The filer had to be a direct relative of the child. Eligible relationships included son, daughter, stepchild, foster child, sibling, or a descendant of any of these, such as a grandchild or niece.
The expanded Child Tax Credit phased out at certain income levels. For single filers, the phaseout began at $75,000; for heads of household, at $112,500; and for married couples filing jointly, at $150,000. These thresholds applied to the increased portion of the credit—amounts above the pre-existing $2,000 per child limit.
Once income exceeded these limits, the additional credit—$1,600 for children under six and $1,000 for those aged six to 17—was reduced by $50 for every $1,000 over the threshold. For example, a married couple earning $160,000 would see a $500 reduction per child from the expanded portion.

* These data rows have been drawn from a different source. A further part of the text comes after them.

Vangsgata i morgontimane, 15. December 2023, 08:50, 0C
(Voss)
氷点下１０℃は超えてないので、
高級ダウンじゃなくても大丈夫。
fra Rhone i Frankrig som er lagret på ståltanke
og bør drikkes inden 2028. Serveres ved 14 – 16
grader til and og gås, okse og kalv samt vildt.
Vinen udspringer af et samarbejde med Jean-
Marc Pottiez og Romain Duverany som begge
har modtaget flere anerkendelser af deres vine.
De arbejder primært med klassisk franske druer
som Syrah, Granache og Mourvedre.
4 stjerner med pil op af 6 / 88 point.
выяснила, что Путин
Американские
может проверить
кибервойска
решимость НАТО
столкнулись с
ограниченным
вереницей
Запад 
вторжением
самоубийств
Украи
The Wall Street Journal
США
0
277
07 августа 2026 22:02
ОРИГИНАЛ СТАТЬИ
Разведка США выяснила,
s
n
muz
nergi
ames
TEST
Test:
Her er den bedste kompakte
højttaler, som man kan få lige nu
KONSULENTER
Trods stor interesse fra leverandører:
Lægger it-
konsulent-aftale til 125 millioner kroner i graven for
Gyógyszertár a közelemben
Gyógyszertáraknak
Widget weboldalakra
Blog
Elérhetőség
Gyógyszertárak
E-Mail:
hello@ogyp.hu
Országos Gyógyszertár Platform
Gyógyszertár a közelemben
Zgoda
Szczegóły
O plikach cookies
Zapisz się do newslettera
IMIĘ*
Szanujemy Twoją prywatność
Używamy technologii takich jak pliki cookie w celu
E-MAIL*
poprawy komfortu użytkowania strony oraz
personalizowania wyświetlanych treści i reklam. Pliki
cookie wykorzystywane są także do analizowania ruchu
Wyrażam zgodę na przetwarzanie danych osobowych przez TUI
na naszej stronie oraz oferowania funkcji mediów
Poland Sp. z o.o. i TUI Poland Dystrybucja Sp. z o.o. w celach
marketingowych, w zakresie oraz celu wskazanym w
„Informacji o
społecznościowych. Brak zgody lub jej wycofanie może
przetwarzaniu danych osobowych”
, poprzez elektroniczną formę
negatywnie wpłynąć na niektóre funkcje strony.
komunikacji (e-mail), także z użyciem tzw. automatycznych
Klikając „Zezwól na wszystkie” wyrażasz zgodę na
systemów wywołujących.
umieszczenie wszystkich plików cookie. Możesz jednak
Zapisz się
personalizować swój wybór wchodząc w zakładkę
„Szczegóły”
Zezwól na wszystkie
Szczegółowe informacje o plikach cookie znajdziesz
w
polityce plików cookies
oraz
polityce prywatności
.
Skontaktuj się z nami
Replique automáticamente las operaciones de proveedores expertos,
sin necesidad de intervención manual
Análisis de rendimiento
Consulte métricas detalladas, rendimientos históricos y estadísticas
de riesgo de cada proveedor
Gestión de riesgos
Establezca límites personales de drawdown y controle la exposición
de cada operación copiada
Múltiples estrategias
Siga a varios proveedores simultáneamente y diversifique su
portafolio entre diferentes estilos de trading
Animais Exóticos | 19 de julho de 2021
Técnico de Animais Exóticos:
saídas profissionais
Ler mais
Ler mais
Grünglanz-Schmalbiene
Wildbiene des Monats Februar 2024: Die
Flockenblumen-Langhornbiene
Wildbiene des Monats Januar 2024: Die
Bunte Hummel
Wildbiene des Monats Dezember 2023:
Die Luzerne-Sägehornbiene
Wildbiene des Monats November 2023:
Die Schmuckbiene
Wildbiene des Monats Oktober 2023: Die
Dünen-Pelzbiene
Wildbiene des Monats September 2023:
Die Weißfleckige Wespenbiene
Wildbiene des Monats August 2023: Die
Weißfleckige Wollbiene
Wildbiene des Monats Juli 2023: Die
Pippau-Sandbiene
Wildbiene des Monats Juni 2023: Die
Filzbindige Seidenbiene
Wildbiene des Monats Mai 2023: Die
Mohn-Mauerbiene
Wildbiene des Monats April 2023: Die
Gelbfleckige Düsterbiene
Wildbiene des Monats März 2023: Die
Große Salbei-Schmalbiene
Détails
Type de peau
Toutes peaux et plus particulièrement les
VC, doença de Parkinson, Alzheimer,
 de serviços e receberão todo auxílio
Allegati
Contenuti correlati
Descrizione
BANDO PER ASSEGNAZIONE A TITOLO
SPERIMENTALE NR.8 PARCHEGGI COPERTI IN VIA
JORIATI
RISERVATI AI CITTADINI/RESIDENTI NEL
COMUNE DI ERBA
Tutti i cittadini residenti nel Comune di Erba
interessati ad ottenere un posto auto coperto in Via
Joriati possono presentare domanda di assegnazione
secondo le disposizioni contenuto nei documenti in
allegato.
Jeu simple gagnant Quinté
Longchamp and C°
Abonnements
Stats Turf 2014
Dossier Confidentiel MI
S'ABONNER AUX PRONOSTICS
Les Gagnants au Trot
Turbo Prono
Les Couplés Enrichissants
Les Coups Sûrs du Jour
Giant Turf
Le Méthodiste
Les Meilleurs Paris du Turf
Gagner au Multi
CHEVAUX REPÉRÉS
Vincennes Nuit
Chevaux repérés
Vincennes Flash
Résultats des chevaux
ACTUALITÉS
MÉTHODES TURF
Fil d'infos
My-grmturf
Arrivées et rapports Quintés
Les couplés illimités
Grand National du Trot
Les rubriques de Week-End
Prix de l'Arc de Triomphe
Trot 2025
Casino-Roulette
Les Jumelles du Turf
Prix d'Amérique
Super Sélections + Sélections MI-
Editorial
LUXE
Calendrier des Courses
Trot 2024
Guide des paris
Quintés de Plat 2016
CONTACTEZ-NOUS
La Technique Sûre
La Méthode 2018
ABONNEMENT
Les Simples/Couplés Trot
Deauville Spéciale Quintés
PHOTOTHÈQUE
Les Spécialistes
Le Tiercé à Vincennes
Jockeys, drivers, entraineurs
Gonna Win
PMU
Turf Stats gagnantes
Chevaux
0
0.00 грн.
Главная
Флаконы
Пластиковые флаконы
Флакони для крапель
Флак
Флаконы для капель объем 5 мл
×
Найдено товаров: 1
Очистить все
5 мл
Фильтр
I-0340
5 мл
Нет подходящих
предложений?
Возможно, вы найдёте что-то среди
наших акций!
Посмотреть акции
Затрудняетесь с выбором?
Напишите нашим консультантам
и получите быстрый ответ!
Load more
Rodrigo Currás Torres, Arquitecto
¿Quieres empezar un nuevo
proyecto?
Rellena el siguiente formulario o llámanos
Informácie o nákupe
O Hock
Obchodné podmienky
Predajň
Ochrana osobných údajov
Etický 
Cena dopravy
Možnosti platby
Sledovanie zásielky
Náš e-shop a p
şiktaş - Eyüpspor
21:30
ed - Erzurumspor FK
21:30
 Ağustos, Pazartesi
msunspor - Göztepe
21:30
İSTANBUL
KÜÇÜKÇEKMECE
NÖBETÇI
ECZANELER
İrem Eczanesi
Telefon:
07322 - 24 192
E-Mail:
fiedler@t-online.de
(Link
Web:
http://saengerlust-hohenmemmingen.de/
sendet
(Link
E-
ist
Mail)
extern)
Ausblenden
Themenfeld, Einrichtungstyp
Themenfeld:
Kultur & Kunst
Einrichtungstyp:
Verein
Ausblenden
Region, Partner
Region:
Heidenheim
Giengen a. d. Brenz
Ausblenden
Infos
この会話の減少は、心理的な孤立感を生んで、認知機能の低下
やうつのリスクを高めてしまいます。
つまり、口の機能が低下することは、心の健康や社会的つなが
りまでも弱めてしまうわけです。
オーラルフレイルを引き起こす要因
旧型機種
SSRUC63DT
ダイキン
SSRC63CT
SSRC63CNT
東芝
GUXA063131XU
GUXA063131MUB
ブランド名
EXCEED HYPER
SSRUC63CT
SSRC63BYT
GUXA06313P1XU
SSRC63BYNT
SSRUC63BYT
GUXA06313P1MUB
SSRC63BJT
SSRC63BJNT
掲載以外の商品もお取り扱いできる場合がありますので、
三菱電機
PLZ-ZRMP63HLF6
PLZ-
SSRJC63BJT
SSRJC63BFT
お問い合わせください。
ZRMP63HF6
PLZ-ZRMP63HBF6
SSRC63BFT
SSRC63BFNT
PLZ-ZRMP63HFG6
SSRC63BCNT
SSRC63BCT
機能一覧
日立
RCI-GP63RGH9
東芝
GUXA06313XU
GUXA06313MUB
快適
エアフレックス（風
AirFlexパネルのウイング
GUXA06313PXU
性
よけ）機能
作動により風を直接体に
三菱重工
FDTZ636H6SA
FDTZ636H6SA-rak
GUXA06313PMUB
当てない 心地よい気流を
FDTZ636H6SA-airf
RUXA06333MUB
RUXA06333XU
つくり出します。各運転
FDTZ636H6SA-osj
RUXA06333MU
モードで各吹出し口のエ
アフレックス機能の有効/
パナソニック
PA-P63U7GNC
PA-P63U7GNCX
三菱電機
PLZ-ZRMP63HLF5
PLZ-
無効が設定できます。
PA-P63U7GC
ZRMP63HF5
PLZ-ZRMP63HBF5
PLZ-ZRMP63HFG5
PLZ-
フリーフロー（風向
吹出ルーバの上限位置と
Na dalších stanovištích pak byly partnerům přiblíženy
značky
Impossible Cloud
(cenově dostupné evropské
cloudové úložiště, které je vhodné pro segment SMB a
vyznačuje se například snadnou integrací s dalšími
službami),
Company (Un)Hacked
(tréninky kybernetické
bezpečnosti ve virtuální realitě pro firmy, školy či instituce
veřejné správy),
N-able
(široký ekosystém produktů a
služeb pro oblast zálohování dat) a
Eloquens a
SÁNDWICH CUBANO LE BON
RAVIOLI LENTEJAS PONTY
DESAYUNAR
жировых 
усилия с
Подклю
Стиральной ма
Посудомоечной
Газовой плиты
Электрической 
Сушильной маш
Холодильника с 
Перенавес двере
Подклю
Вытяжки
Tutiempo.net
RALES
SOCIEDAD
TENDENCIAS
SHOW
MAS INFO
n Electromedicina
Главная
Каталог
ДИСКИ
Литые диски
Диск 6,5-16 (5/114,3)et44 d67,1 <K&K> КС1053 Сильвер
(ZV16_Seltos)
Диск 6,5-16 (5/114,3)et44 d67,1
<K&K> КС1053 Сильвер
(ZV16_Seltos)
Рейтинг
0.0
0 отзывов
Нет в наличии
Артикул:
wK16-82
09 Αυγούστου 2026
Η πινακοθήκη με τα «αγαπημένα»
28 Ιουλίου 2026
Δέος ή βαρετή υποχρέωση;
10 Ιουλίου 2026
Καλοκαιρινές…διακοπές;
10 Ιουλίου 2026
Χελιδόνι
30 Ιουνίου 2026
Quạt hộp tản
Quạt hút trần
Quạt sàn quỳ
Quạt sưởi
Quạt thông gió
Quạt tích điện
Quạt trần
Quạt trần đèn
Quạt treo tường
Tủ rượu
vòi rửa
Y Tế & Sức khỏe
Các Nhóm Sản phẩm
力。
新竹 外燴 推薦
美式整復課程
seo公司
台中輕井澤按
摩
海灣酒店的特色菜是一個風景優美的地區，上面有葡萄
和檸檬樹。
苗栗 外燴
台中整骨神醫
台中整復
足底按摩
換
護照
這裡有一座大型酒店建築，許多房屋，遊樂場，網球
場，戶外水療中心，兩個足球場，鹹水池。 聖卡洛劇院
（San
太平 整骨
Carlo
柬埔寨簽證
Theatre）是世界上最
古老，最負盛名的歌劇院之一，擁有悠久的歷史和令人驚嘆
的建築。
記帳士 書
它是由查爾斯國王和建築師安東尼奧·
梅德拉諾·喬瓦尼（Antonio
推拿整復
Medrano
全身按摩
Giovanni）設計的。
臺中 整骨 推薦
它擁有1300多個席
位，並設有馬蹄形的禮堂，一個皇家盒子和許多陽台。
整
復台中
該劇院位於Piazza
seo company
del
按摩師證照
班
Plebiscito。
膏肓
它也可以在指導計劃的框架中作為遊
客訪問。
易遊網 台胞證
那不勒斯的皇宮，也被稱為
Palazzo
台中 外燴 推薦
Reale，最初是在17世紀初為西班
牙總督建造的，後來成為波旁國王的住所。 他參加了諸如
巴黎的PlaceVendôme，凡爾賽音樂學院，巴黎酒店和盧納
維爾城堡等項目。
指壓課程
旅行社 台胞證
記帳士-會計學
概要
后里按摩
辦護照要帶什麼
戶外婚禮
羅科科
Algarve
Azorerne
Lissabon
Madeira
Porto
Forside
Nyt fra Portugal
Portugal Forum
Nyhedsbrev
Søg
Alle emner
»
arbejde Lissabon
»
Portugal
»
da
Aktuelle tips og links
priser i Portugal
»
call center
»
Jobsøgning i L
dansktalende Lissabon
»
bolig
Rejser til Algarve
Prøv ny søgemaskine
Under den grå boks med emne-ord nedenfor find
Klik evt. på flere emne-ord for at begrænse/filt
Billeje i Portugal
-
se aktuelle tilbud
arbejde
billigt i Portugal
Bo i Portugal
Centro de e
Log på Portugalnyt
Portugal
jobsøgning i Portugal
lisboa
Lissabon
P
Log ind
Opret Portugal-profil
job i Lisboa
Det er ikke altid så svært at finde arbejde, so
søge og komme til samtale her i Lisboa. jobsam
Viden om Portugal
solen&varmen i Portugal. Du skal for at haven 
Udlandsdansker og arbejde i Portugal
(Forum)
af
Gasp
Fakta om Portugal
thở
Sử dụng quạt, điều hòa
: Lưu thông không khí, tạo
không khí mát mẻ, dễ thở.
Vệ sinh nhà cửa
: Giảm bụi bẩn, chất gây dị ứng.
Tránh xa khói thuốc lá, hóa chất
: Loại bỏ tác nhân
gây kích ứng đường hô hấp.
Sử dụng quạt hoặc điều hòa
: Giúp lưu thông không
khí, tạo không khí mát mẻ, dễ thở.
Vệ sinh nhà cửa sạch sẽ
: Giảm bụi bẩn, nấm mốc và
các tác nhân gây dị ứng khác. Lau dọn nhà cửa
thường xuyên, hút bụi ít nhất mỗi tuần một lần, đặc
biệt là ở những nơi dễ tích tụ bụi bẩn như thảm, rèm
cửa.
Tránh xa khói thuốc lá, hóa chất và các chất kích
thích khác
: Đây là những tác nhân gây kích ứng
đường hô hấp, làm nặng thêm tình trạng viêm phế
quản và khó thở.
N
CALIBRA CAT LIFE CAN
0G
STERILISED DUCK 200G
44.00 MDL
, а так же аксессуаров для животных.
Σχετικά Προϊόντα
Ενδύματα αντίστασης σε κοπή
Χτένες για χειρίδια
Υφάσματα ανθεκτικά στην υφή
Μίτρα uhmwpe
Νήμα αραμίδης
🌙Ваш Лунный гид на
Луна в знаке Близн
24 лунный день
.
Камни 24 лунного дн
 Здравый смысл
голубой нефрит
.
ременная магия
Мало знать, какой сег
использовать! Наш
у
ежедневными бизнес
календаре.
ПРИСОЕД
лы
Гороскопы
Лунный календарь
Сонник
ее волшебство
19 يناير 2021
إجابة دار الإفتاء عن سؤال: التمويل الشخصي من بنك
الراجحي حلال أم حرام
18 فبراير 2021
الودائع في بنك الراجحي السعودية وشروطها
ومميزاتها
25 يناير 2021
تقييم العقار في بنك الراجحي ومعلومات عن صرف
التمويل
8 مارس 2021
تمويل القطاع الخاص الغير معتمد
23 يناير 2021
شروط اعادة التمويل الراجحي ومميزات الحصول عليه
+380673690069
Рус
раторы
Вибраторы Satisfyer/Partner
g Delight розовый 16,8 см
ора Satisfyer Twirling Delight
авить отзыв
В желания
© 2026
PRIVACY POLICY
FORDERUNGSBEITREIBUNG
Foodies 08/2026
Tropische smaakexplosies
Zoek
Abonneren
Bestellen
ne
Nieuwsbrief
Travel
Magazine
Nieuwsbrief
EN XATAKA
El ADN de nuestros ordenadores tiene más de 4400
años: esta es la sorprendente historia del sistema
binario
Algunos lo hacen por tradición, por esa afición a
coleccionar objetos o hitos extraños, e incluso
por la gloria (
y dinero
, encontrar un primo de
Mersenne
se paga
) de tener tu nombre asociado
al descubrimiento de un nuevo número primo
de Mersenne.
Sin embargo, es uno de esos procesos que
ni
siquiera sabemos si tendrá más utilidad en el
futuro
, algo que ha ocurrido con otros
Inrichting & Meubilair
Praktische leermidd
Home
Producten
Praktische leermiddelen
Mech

The original $2,000 credit remained available until income reached a second phaseout level—$200,000 for single filers and $400,000 for joint filers—after which the entire credit began to decrease.
Taxpayers claimed the expanded Child Tax Credit by reporting the correct information on their federal income tax return using Form 1040 and attaching Schedule 8812. Accuracy in reporting dependents was essential to avoid processing delays or IRS reviews.
For those who received advance payments in 2021, reconciling the amounts was required when filing their 2021 tax return. The IRS issued Letter 6419, detailing total advance payments received. Comparing this letter with tax records helped prevent errors. If advance payments exceeded the total credit a taxpayer qualified for, they may have needed to repay the difference unless they qualified for repayment protection, which applied to lower-income households.
Taxpayers who did not receive advance payments but were eligible for the full credit could claim the entire amount when filing. Filing electronically with direct deposit was recommended to speed up refunds and reduce errors.
The expanded Child Tax Credit introduced advance monthly payments instead of requiring families to wait until filing their tax return. From July to December 2021, the IRS distributed half of the total credit in equal installments, with the remaining portion claimed when filing taxes.
Payments were based on the most recent tax return on file, typically 2020 or 2019 if the latest return had not yet been processed. This could cause discrepancies for taxpayers whose income, filing status, or number of dependents had changed. To address this, the IRS launched an online portal where individuals could update key details, such as marital status or the birth of a child.
Since the expanded Child Tax Credit included advance payments, taxpayers had to reconcile the amounts received with their actual eligibility when filing their 2021 tax return. The IRS provided Letter 6419, detailing the total advance payments issued. Comparing this document with tax records helped avoid discrepancies that could delay refunds or create unexpected tax liabilities.
If a taxpayer received more in advance payments than they were eligible for, they may have needed to repay the excess. Repayment protection was available for lower-income households, reducing or eliminating the amount owed based on income and filing status. Those with an adjusted gross income below $40,000 for single filers, $50,000 for heads of household, and $60,000 for joint filers qualified for full repayment protection. Partial protection applied to those with incomes up to $80,000 (single), $100,000 (head of household), or $120,000 (joint). Households exceeding these limits had to return the full overpayment.
Taxpayers who did not receive the full credit through advance payments could claim the remaining amount when filing. This often applied to those who opted out of monthly payments, had a new dependent in 2021, or experienced income reductions that increased their eligibility. Filing an accurate return with complete documentation ensured any remaining credit was properly applied.